共産主義の矛盾、都市と農村の格差問題 ★★★★☆
 本書は昨今の中華人民共和国(中共)の闇部である農民問題の実体に
深く切り込みます。都市部と農村部の所得格差は公称3倍、実態は10倍
以上とされます。さらに地方の国民は移住の自由さえも与えられず、国の
政策に不満を抱く農民たちの抗議行動が相次ぐのだという。それを共産党、
警察、司法が一体になり、虐待をも厭わず押さえ込む現実があります。
 人民日報と提携している朝日や日経では、決して報道されることの無い、
中共の闇部に深い驚きを覚えました。
いわゆる「反中本」とは一線を劃す良書 ★★★★★
2004年4月刊行ですから、もはや古い本に分類されてしまうのかも知れません。しかし、タイトルから僕が当初想像したような、最近、溢れ返っているいわゆる「反中本」とは一線を劃す読み応えのある著作でした。

著者は産経新聞のシンガポール、台北、香港、北京の支局に駐在した記者。内容の多くは中国における様々な歪みを、新聞記者らしく取材と事実に基づいて感情的には一切ならず冷静に記している。内容・筆致からそのように感じました。

特筆すべきは、国それぞれの違いは当然踏まえつつ、文明としての「中華」への深い洞察が背景にあると見受けられたことでした。

その意味で、台湾やシンガポールの政治体制や国民性を活写した6〜9章がひと際輝いていました。

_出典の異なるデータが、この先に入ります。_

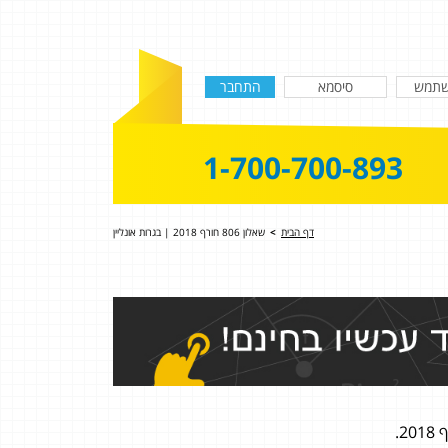
1-700-700-893
דף הבית
>
שאלון 806 חורף 2018 | בגרות אונליין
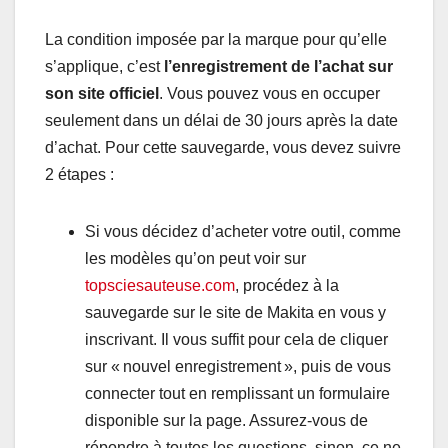
La condition imposée par la marque pour qu’elle
s’applique, c’est
l’enregistrement de l’achat sur
son site officiel
. Vous pouvez vous en occuper
seulement dans un délai de 30 jours après la date
d’achat. Pour cette sauvegarde, vous devez suivre
2 étapes :
Si vous décidez d’acheter votre outil, comme
les modèles qu’on peut voir sur
topsciesauteuse.com
, procédez à la
sauvegarde sur le site de Makita en vous y
inscrivant. Il vous suffit pour cela de cliquer
sur « nouvel enregistrement », puis de vous
connecter tout en remplissant un formulaire
disponible sur la page. Assurez-vous de
répondre à toutes les questions, sinon, ce ne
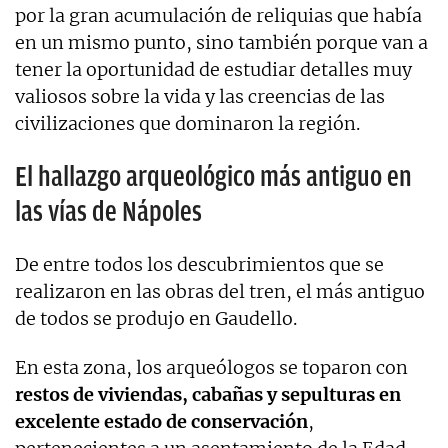
por la gran acumulación de reliquias que había
en un mismo punto, sino también porque van a
tener la oportunidad de estudiar detalles muy
valiosos sobre la vida y las creencias de las
civilizaciones que dominaron la región.
El hallazgo arqueológico más antiguo en
las vías de Nápoles
De entre todos los descubrimientos que se
realizaron en las obras del tren, el más antiguo
de todos se produjo en Gaudello.
En esta zona, los arqueólogos se toparon con
restos de viviendas, cabañas y sepulturas en
excelente estado de conservación
,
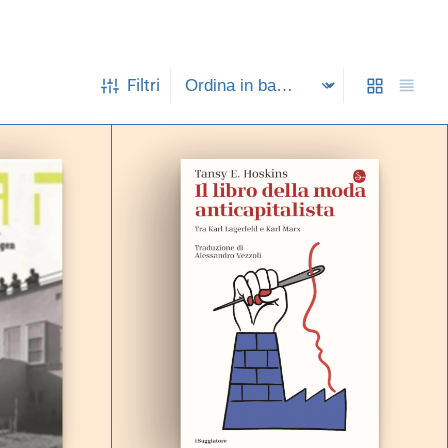
Filtri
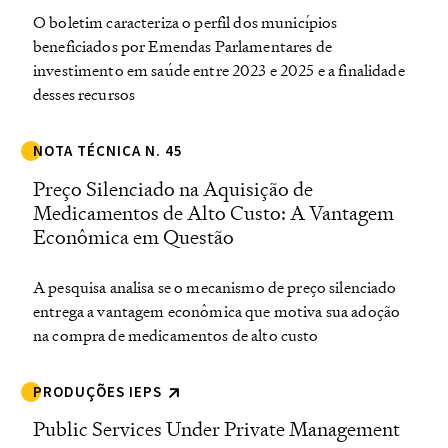
O boletim caracteriza o perfil dos municípios
beneficiados por Emendas Parlamentares de
investimento em saúde entre 2023 e 2025 e a finalidade
desses recursos
NOTA TÉCNICA N. 45
Preço Silenciado na Aquisição de
Medicamentos de Alto Custo: A Vantagem
Econômica em Questão
A pesquisa analisa se o mecanismo de preço silenciado
entrega a vantagem econômica que motiva sua adoção
na compra de medicamentos de alto custo
PRODUÇÕES IEPS
Public Services Under Private Management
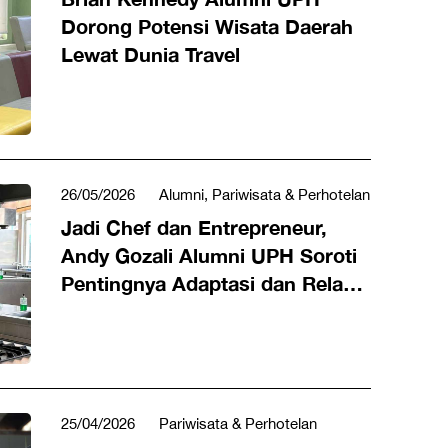
Dorong Potensi Wisata Daerah
Lewat Dunia Travel
26/05/2026
Alumni, Pariwisata & Perhotelan
Jadi Chef dan Entrepreneur,
Andy Gozali Alumni UPH Soroti
Pentingnya Adaptasi dan Relasi
Profesional
25/04/2026
Pariwisata & Perhotelan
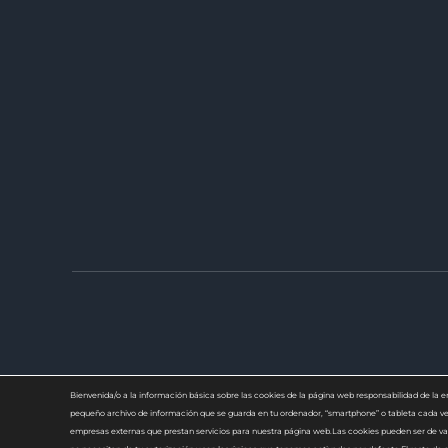
Bienvenida/o a la información básica sobre las cookies de la página web responsabilidad de
pequeño archivo de información que se guarda en tu ordenador, “smartphone” o tableta cada vez
empresas externas que prestan servicios para nuestra página web.Las cookies pueden ser de var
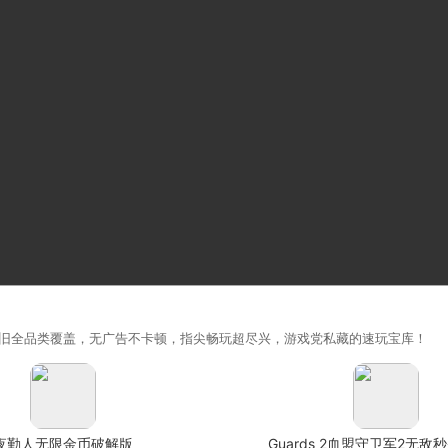
旧全品类覆盖，无广告不卡顿，指尖畅玩超尽兴，游戏党私藏的速玩宝库！
夜勤人无限金币破解版
Guards 2血盟守卫军2无敌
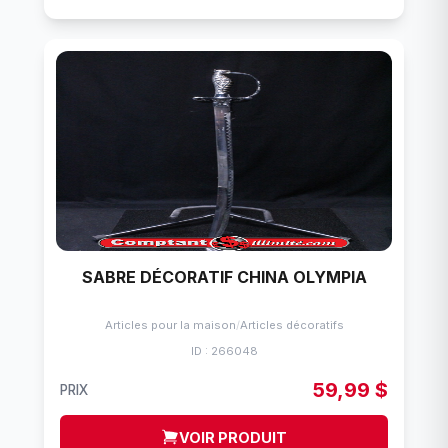
SABRE DÉCORATIF CHINA OLYMPIA
Articles pour la maison
/
Articles décoratifs
ID : 266048
59,99 $
PRIX
VOIR PRODUIT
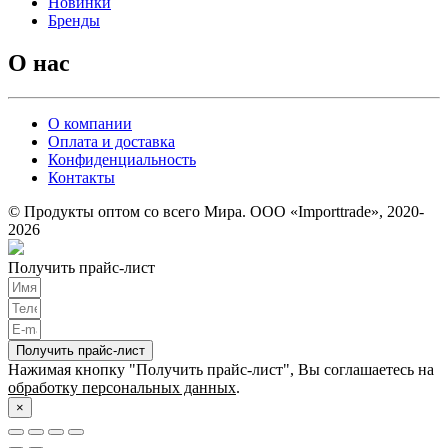
Новинки
Бренды
О нас
О компании
Оплата и доставка
Конфиденциальность
Контакты
© Продукты оптом со всего Мира. ООО «Importtrade», 2020-
2026
Получить прайс-лист
Получить прайс-лист
Нажимая кнопку "Получить прайс-лист", Вы соглашаетесь на
обработку персональных данных
.
×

さまざまな局面で、中華民族は果たして民主主義は受け入れ得るのだろうかと感じることの多い自分にとって、コンクリートな視座を得られたことがこの本を読んだ最大の収穫と言っていいかも知れません。
読み物としても良い出来 ★★★★☆
良書だ。帯に書かれた「中国ルポの金字塔」という自画自賛の言葉も(褒めすぎではあるが)嫌みには感じられない内容だ。中国本にありがちな著者の思い入れや偏見の強いアピールがなく、報道・ルポとして王道の内容であるとともに、それでいて著者の思い出なども随所にちりばめられていて、読み物としても良い出来だと感じた。

著者の山本秀也氏は産経新聞社の社員として、社の名誉をかけて北京に送り込んだ中華圏専門の記者。北京大学の学士四年コースを卒業しており、高い言語能力と広い人脈が、他にはない取材力の源泉になっている。気になったのは、あのプロパガンダ教育のなかでバランス感覚を持ち得たこと。経歴を見て納得した。天安門事件前に就学している。最も自由な気風が許された時期に学んでいるのだ。

本書には、農村、エイズ、環境、司法とキーワードが付されているが、むしろ「権威政治と秘密主義」「汚職」「貧富の差」「モラルなき農業」「蔓延するエイズ」「民主なき法治」等々の方が硬派な内容を良く伝えるのではないか。本書一冊で現代中国を分かったような気になるのは危ないが、基礎知識としては十分だ。中国入門本としてお勧めできる。

所々で尖閣諸島の問題など、日中間での政治問題について“産経色”のフレーズが入っているが、その多くが付言という形で挿入されており、著者の論というよりは、編集サイドで挿入した気もする。ともあれ、第二・第三の山本を送り出すことができれば、「中国報道は産経」といった評価も不動のものになるだろう。
現代中国の暗部と伝統回帰の動き ★★★★☆
 本書は、華人圏駐在10年の経験を誇る敏腕外報記者が、自身の経験や現地における綿密な取材を基に、建国半世紀を迎えた中国の今日的状況を分かりやすく解説するものです。農村問題・司法の退廃・環境破壊など、昨今の繁栄の裏に潜む中国の暗部が鋭く指摘されています。筆者の研ぎ澄まされた問題意識と、豊富な人脈に裏打ちされた取材力の高さには敬服を禁じ得ません。

 筆者は、改革開放の進展とイデオロギーの退潮の中で、最近の中国社会に伝統回帰の動きが見られることを指摘しており、地方農村における宗族支配の復活などに注目しています。このように、歴史的・文化的なパースペクティブを意識しながら今日的状況が論じられており、分析の内容に深みが加わっています。長い歴史を誇る中国社会が、果たして共産主義運動によって如何ほどの影響を受けているのか、思わず考えさせられてしまいます。

 他方、限られた紙数の中、今の中国が抱える主な内政問題を全て取り扱わんがばかりの心意気であり、個々の問題についての敷衍が若干手薄になっているように感じました。次作以下、是非個別問題(特に宗族問題や環境問題など)についての各論に取り組んで頂くことを期待したいと思います。